▶ MATERIAL PROVIDED
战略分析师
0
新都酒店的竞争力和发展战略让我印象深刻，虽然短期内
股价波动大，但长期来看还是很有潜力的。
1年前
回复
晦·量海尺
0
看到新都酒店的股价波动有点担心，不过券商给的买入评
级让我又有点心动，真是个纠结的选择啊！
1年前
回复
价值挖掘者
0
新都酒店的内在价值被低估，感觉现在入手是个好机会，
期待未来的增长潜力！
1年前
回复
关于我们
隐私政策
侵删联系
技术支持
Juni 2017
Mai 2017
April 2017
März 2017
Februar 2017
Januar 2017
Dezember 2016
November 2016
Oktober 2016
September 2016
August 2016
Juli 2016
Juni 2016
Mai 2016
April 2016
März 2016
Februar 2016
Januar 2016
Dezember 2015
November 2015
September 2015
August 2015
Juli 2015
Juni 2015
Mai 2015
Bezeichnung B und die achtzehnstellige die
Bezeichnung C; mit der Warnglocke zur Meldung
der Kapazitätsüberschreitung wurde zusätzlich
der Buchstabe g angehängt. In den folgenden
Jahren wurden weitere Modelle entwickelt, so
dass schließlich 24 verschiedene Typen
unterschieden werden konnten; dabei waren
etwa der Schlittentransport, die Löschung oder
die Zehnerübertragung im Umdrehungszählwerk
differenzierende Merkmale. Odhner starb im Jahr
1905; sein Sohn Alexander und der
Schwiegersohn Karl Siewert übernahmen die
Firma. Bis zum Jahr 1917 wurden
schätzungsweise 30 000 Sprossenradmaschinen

▶ TASK PROMPT
Print the stretch of the entries from their first line through the line containing "Bezeichnung B und die achtzehnstellige die", with both ends included and every line reproduced character for character.

▶ RESPONSE
战略分析师
0
新都酒店的竞争力和发展战略让我印象深刻，虽然短期内
股价波动大，但长期来看还是很有潜力的。
1年前
回复
晦·量海尺
0
看到新都酒店的股价波动有点担心，不过券商给的买入评
级让我又有点心动，真是个纠结的选择啊！
1年前
回复
价值挖掘者
0
新都酒店的内在价值被低估，感觉现在入手是个好机会，
期待未来的增长潜力！
1年前
回复
关于我们
隐私政策
侵删联系
技术支持
Juni 2017
Mai 2017
April 2017
März 2017
Februar 2017
Januar 2017
Dezember 2016
November 2016
Oktober 2016
September 2016
August 2016
Juli 2016
Juni 2016
Mai 2016
April 2016
März 2016
Februar 2016
Januar 2016
Dezember 2015
November 2015
September 2015
August 2015
Juli 2015
Juni 2015
Mai 2015
Bezeichnung B und die achtzehnstellige die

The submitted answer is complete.